Am Dienstag um Punkt 11 Uhr startete sie die finalen Proben im Österreich-Pavillon bevor die Kunstmesse am 9. Mai offiziell losgeht – und das wortwörtlich mit einem Glockenschlag. Klar ist jetzt schon: man hat es hier mit nackten Tatsachen und Tabu-Themen zu tun haben. Holzinger lässt kopfüber und nackt die Glocken erklingen und läutet damit eine neue Ära ein, die vor allem eines ist: hüllenlos. In weiterer Performance ist die Künstlerin unbekleidet auf einem Jetski und in einem Tank zu sehen. "Heute" durfte diese Eindrücke vorab schon einfangen.
Während der gesamten Biennale soll zu jeder vollen Stunde die Glocke erklingen. "Wir läuten eine neue Zeit ein", sagt Kuratorin Nora-Swantje Almes selbstbewusst gegenüber der APA. "Und machen damit dem Campanile Konkurrenz. Und den anderen Glockentürmen – rund 200 gibt es davon in Venedig, wie wir bei unseren Recherchen herausgefunden haben."

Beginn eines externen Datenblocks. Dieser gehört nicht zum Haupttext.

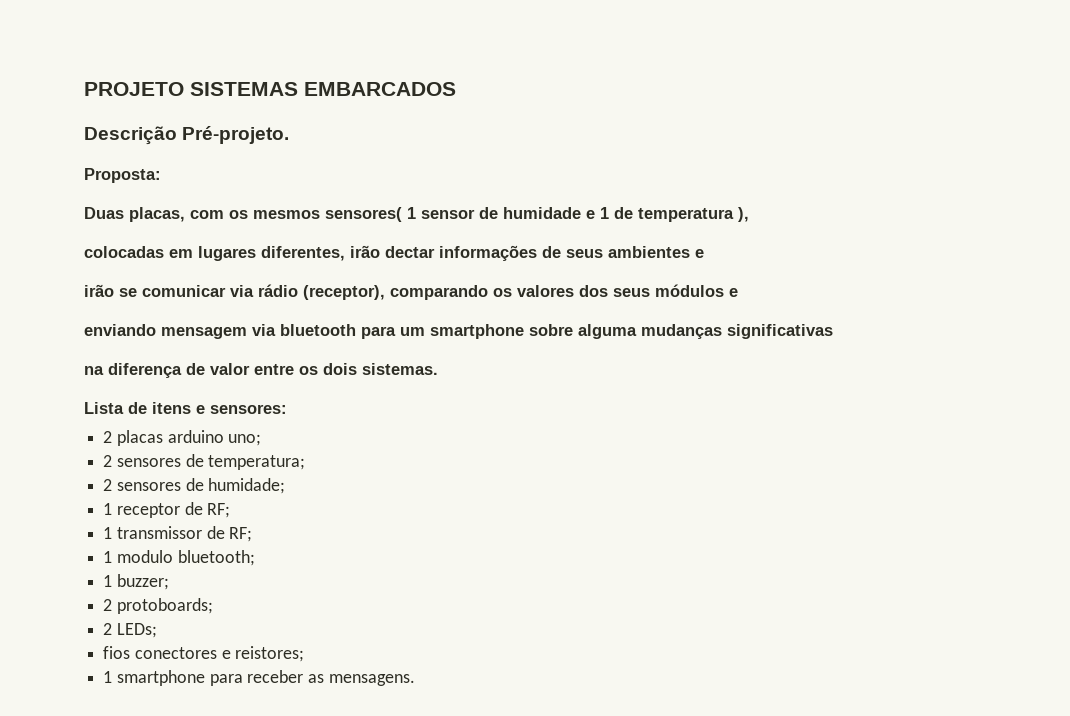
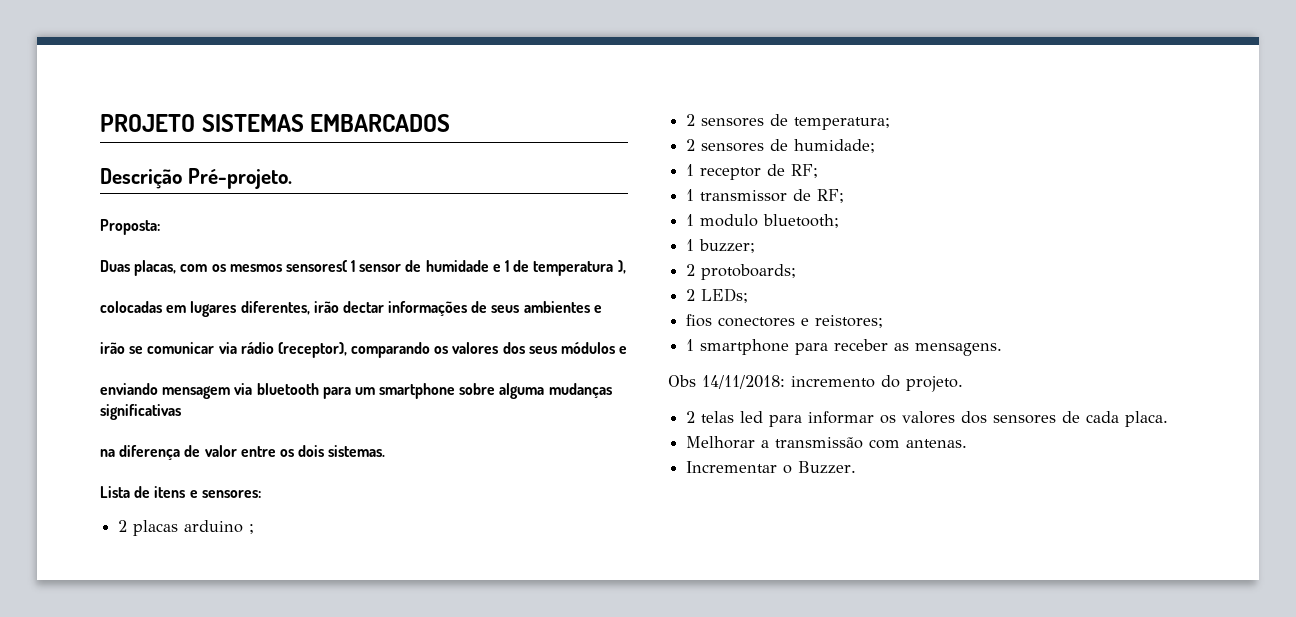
[228,434,262,446] uno; -> [249,524,255,534] ;
(415, 680) none -> [668,375,963,392] [686,411,1169,427] [686,436,968,449] [686,461,857,474] // Obs 14/11/2018: incremento do projeto. // 2 telas led para informar os valores dos sensores de cada placa. // Melhorar a transmissão com antenas. // Incrementar o Buzzer.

Bis zur offiziellen Eröffnung am Mittwoch hüllt man sich über Details zur Show noch in Schweigen. Die ersten Eindrücke lassen aber bereits einiges erahnen: Die Besucher sind mittendrin statt nur dabei. Besonders spannend heuer: Die begehrten Biennale-Löwen werden nicht von einer Jury, sondern vom Publikum vergeben. Gute Karten also für Holzingers interaktive Performance.

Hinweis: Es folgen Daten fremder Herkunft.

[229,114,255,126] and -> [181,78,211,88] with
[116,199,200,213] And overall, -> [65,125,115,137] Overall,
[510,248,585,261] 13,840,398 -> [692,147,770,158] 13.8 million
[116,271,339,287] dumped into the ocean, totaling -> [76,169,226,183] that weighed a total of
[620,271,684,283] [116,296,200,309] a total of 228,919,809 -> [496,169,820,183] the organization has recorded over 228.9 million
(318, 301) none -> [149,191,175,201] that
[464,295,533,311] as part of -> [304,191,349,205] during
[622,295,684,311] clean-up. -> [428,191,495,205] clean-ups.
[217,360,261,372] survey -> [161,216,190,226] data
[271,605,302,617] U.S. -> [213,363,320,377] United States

Ein weiterer Programmpunkt sorgt für Gesprächsstoff: Im Pavillon wird im Kreis Jetski gefahren. Dazu kommt ein großes Team – insgesamt 25 Performerinnen, viele davon nackt, sorgen für dauerhafte "körperliche Präsenz".
Auch die Biennale-Leitung hat bereits vorbeigeschaut – und zeigte sich beeindruckt. Fast alles aus dem ursprünglichen Konzept konnte umgesetzt werden. Frühere Genehmigungsprobleme scheinen damit Geschichte zu sein.

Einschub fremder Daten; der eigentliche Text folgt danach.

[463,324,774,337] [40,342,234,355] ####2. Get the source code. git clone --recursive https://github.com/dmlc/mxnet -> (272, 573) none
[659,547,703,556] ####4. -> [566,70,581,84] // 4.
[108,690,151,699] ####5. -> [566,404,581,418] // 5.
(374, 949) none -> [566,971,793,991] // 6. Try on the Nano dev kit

Aktuell dürfen rund 100 Personen gleichzeitig hinein, Änderungen sind allerdings noch möglich. Die Preview-Tage dienen vor allem dazu, den Andrang zu testen. Hinter der spektakulären Show steckt auch eine ernste Botschaft: Es geht um Umweltverschmutzung, Ressourcen und steigende Wasserpegel – ein brisantes Thema für die Lagunenstadt.
Am Mittwoch um 12:30 Uhr wird der Österreich-Pavillon offiziell eröffnet. Ab Samstag ist die Biennale dann für alle geöffnet. Eines ist sicher: Holzinger sorgt schon jetzt für Wirbel – und Venedig hat sein erstes großes Aufregerthema.